Presentar una queja en la Kommendatura soviética porque los soldados del Ejército Rojo te habían robado era, igualmente, vano. Lo más probable era que te informaran de que «todo lo que el pueblo alemán tiene es un regalo del pueblo de la Unión Soviética». Esto era una autorización suficiente para los robos indiscriminados en toda la Zona, y a veces tenías suerte si sobrevivías para presentar la denuncia. El expolio practicado por el Ejército Rojo y sus muchos desertores apenas era ligeramente menos peligroso que un vuelo en el Hinderburg. Se sabía de pasajeros del tren entre Berlín y Magdeburgo que habían sido despojados de toda la ropa y tirados del tren en marcha. La carretera de Berlín a Leipzig era tan peligrosa que, con frecuencia, los vehículos solo la recorrían formando convoyes; el Telegraph había publicado la noticia de un asalto en el cual a cuatro boxeadores, que iban de camino a un combate en Leipzig, los habían asaltado y les habían robado todo salvo la vida.

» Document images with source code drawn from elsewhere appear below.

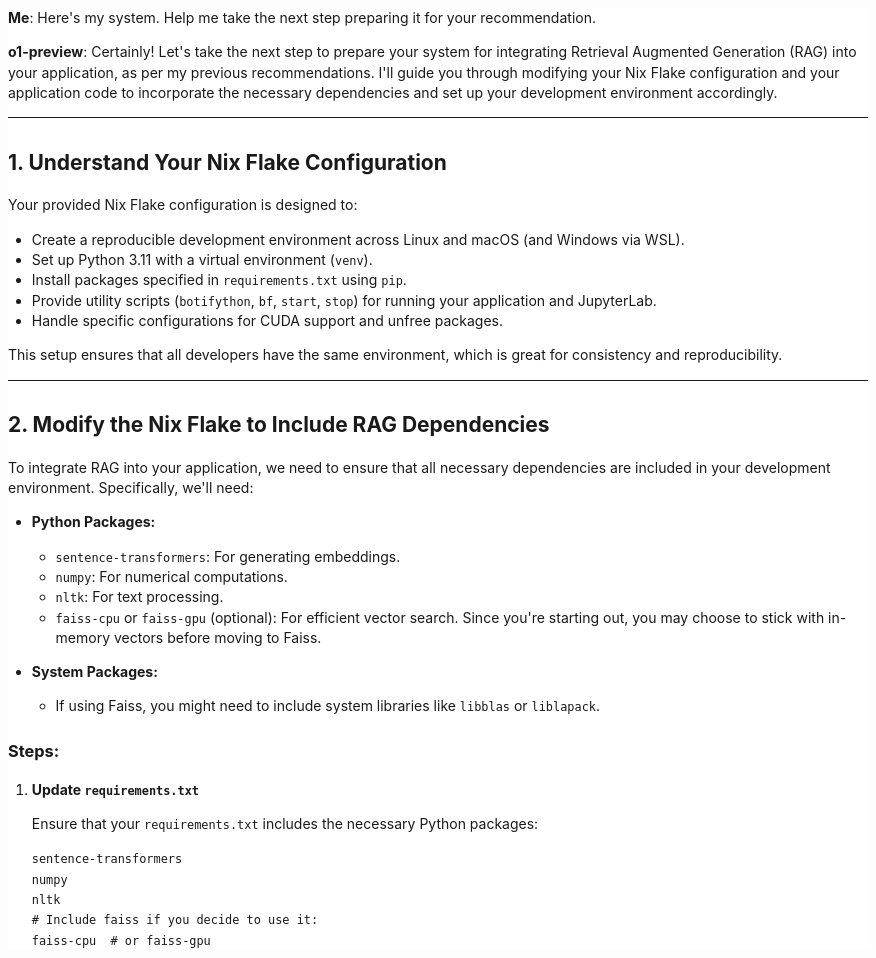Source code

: **Me**: Here's my system. Help me take the next step preparing it for your recommendation. 

**o1-preview**: Certainly! Let's take the next step to prepare your system for integrating Retrieval Augmented Generation (RAG) into your application, as per my previous recommendations. I'll guide you through modifying your Nix Flake configuration and your application code to incorporate the necessary dependencies and set up your development environment accordingly.

---

## **1. Understand Your Nix Flake Configuration**

Your provided Nix Flake configuration is designed to:

- Create a reproducible development environment across Linux and macOS (and Windows via WSL).
- Set up Python 3.11 with a virtual environment (`venv`).
- Install packages specified in `requirements.txt` using `pip`.
- Provide utility scripts (`botifython`, `bf`, `start`, `stop`) for running your application and JupyterLab.
- Handle specific configurations for CUDA support and unfree packages.

This setup ensures that all developers have the same environment, which is great for consistency and reproducibility.

---

## **2. Modify the Nix Flake to Include RAG Dependencies**

To integrate RAG into your application, we need to ensure that all necessary dependencies are included in your development environment. Specifically, we'll need:

- **Python Packages:**

  - `sentence-transformers`: For generating embeddings.
  - `numpy`: For numerical computations.
  - `nltk`: For text processing.
  - `faiss-cpu` or `faiss-gpu` (optional): For efficient vector search. Since you're starting out, you may choose to stick with in-memory vectors before moving to Faiss.

- **System Packages:**

  - If using Faiss, you might need to include system libraries like `libblas` or `liblapack`.

### **Steps:**

1. **Update `requirements.txt`**

   Ensure that your `requirements.txt` includes the necessary Python packages:

   ```txt
   sentence-transformers
   numpy
   nltk
   # Include faiss if you decide to use it:
   faiss-cpu  # or faiss-gpu
   ```
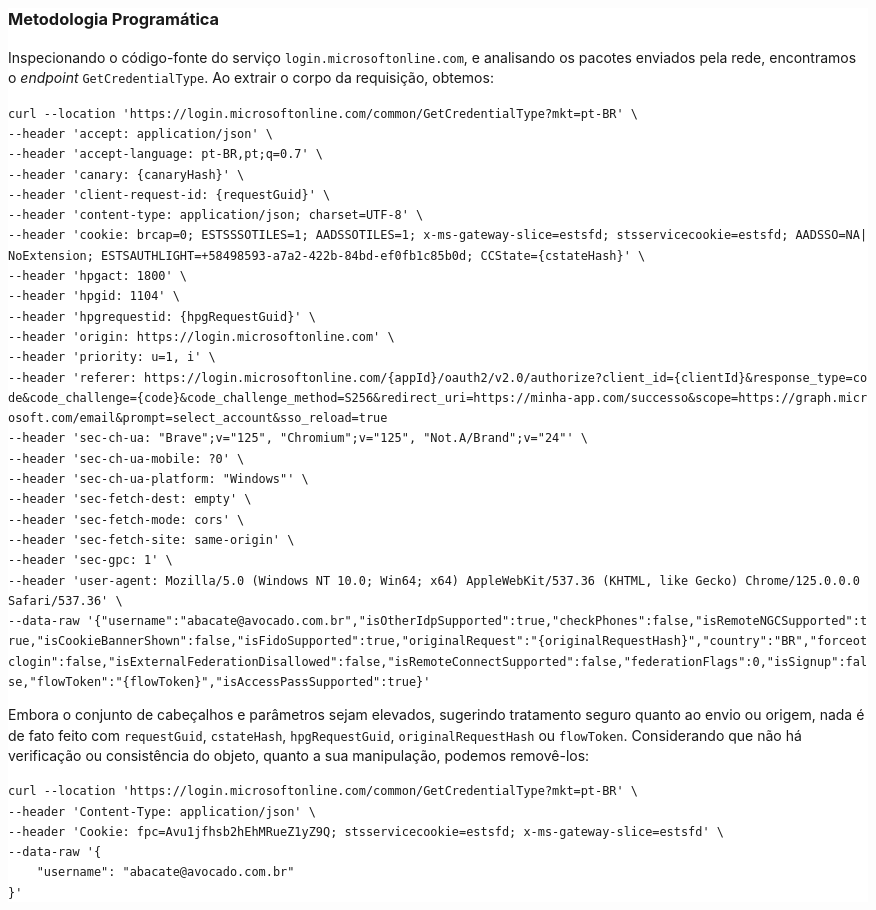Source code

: 

### Metodologia Programática
Inspecionando o código-fonte do serviço `login.microsoftonline.com`, e analisando os pacotes enviados pela rede, encontramos 
o _endpoint_ `GetCredentialType`. Ao extrair o corpo da requisição, obtemos:

```
curl --location 'https://login.microsoftonline.com/common/GetCredentialType?mkt=pt-BR' \
--header 'accept: application/json' \
--header 'accept-language: pt-BR,pt;q=0.7' \
--header 'canary: {canaryHash}' \
--header 'client-request-id: {requestGuid}' \
--header 'content-type: application/json; charset=UTF-8' \
--header 'cookie: brcap=0; ESTSSSOTILES=1; AADSSOTILES=1; x-ms-gateway-slice=estsfd; stsservicecookie=estsfd; AADSSO=NA|NoExtension; ESTSAUTHLIGHT=+58498593-a7a2-422b-84bd-ef0fb1c85b0d; CCState={cstateHash}' \
--header 'hpgact: 1800' \
--header 'hpgid: 1104' \
--header 'hpgrequestid: {hpgRequestGuid}' \
--header 'origin: https://login.microsoftonline.com' \
--header 'priority: u=1, i' \
--header 'referer: https://login.microsoftonline.com/{appId}/oauth2/v2.0/authorize?client_id={clientId}&response_type=code&code_challenge={code}&code_challenge_method=S256&redirect_uri=https://minha-app.com/successo&scope=https://graph.microsoft.com/email&prompt=select_account&sso_reload=true
--header 'sec-ch-ua: "Brave";v="125", "Chromium";v="125", "Not.A/Brand";v="24"' \
--header 'sec-ch-ua-mobile: ?0' \
--header 'sec-ch-ua-platform: "Windows"' \
--header 'sec-fetch-dest: empty' \
--header 'sec-fetch-mode: cors' \
--header 'sec-fetch-site: same-origin' \
--header 'sec-gpc: 1' \
--header 'user-agent: Mozilla/5.0 (Windows NT 10.0; Win64; x64) AppleWebKit/537.36 (KHTML, like Gecko) Chrome/125.0.0.0 Safari/537.36' \
--data-raw '{"username":"abacate@avocado.com.br","isOtherIdpSupported":true,"checkPhones":false,"isRemoteNGCSupported":true,"isCookieBannerShown":false,"isFidoSupported":true,"originalRequest":"{originalRequestHash}","country":"BR","forceotclogin":false,"isExternalFederationDisallowed":false,"isRemoteConnectSupported":false,"federationFlags":0,"isSignup":false,"flowToken":"{flowToken}","isAccessPassSupported":true}'
```
Embora o conjunto de cabeçalhos e parâmetros sejam elevados, sugerindo tratamento seguro quanto ao envio ou origem, nada é 
de fato feito com `requestGuid`, `cstateHash`, `hpgRequestGuid`, `originalRequestHash` ou `flowToken`. Considerando que 
não há verificação ou consistência do objeto, quanto a sua manipulação, podemos removê-los:

```txt
curl --location 'https://login.microsoftonline.com/common/GetCredentialType?mkt=pt-BR' \
--header 'Content-Type: application/json' \
--header 'Cookie: fpc=Avu1jfhsb2hEhMRueZ1yZ9Q; stsservicecookie=estsfd; x-ms-gateway-slice=estsfd' \
--data-raw '{  
    "username": "abacate@avocado.com.br"
}'
```
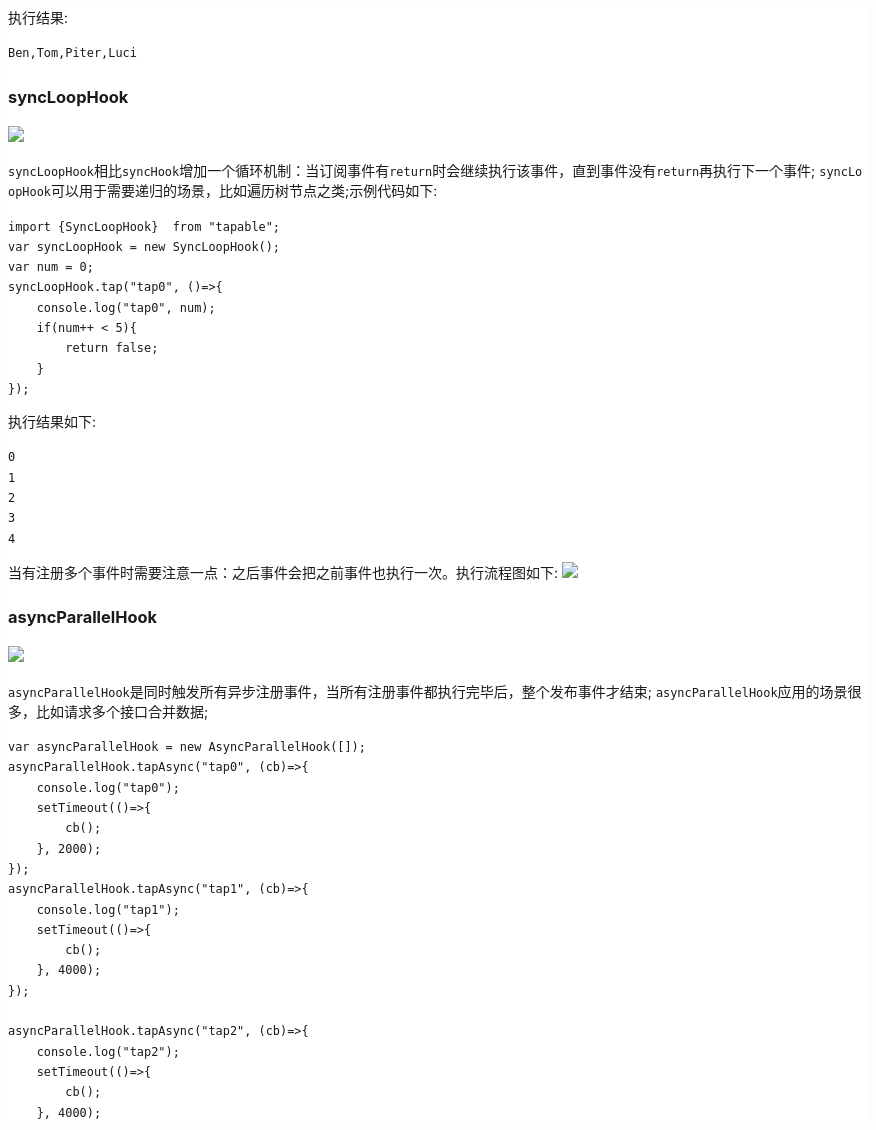 执行结果:
```
Ben,Tom,Piter,Luci
```

### syncLoopHook

[![](https://upload-images.jianshu.io/upload_images/10024246-3a5ddf1e31bf4353.png?imageMogr2/auto-orient/strip%7CimageView2/2/w/1240)](http://123fe.cn/2020/07/21/tapable-hook%E4%BB%8B%E7%BB%8D/syncLoopHook.png) 

`syncLoopHook`相比`syncHook`增加一个循环机制：当订阅事件有`return`时会继续执行该事件，直到事件没有`return`再执行下一个事件;
`syncLoopHook`可以用于需要递归的场景，比如遍历树节点之类;示例代码如下:
```
import {SyncLoopHook}  from "tapable";  
var syncLoopHook = new SyncLoopHook();
var num = 0;
syncLoopHook.tap("tap0", ()=>{
    console.log("tap0", num);
    if(num++ < 5){
        return false;    
    }
});
```

执行结果如下:
```
0
1
2
3
4
```
当有注册多个事件时需要注意一点：之后事件会把之前事件也执行一次。执行流程图如下:
[![](https://upload-images.jianshu.io/upload_images/10024246-39f645feee728f4b.png?imageMogr2/auto-orient/strip%7CimageView2/2/w/1240)](http://123fe.cn/2020/07/21/tapable-hook%E4%BB%8B%E7%BB%8D/syncLoopHook2.png) 

### asyncParallelHook

[![](https://upload-images.jianshu.io/upload_images/10024246-52d415a1f02dfe12.png?imageMogr2/auto-orient/strip%7CimageView2/2/w/1240)](http://123fe.cn/2020/07/21/tapable-hook%E4%BB%8B%E7%BB%8D/asyncParallelHook.png) 

`asyncParallelHook`是同时触发所有异步注册事件，当所有注册事件都执行完毕后，整个发布事件才结束;
`asyncParallelHook`应用的场景很多，比如请求多个接口合并数据;

```
var asyncParallelHook = new AsyncParallelHook([]);
asyncParallelHook.tapAsync("tap0", (cb)=>{
    console.log("tap0");
    setTimeout(()=>{
        cb();
    }, 2000);
});
asyncParallelHook.tapAsync("tap1", (cb)=>{
    console.log("tap1");
    setTimeout(()=>{
        cb();
    }, 4000);
});

asyncParallelHook.tapAsync("tap2", (cb)=>{
    console.log("tap2");
    setTimeout(()=>{
        cb();
    }, 4000);
```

Los más famosos eran los setenta y cinco atracos cometidos por la banda de la limusina azul, que actuaba en la carretera Berlin-Michendorf y que contaba entre sus cabecillas al subcomisario jefe de la policía de Potsdam, controlada por los soviéticos.
A las personas que pensaban en visitar la Zona Este, yo les aconsejaba que no lo hicieran y, si alguien persistía ensu idea, le decía:
– No lleve reloj de pulsera, a los ivanes les encanta robarlos; no lleve nada excepto su chaqueta y sus zapatos más viejos, a los ivanes les gusta la calidad; no discuta ni replique, los ivanes no tienen ningún reparo en matar; si tiene que hablar con ellos, despotrique de los fascistas norteamericanos y no lea ningún periódico que no sea el de ellos, el Taegliche Rundschau.
Eran, todos, buenos consejos y habría hecho bien en seguirlos yo mismo, porque, de repente, el iván de mi compartimiento se había puesto de pie y se balanceaba inseguro por encima de mí.
– Vi vihodeetye?, ¿va a bajar? -le pregunté.
Parpadeó con expresión de crápula y luego fijó los ojos con malevolencia en mí y en mi periódico antes de arrancármelo de las manos.
Era un tipo de las tribus de las montañas, un enorme y estúpido checheno con ojos negros almendrados, una mandíbula angulosa tan ancha como la estepa y un pecho como una campana de iglesia puesta al revés; el tipo de iván sobre el que se hacen chistes; por ejemplo, que no sabían lo que eran los retretes y metían la comida en la taza pensando que era una nevera (algunas de las historias incluso eran verdad).
– Lzhy, mentiras -rugió, blandiendo el periódico delante de su cara, exhibiendo en la boca abierta y babeante unos dientes amarillentos grandes como adoquines. Poniendo la bota a mi lado en el asiento, se inclinó acercándose más-. Lganyo -repitió en un tono inferior al olor a salchicha y cerveza que su aliento lanzaba ante mi impotente nariz.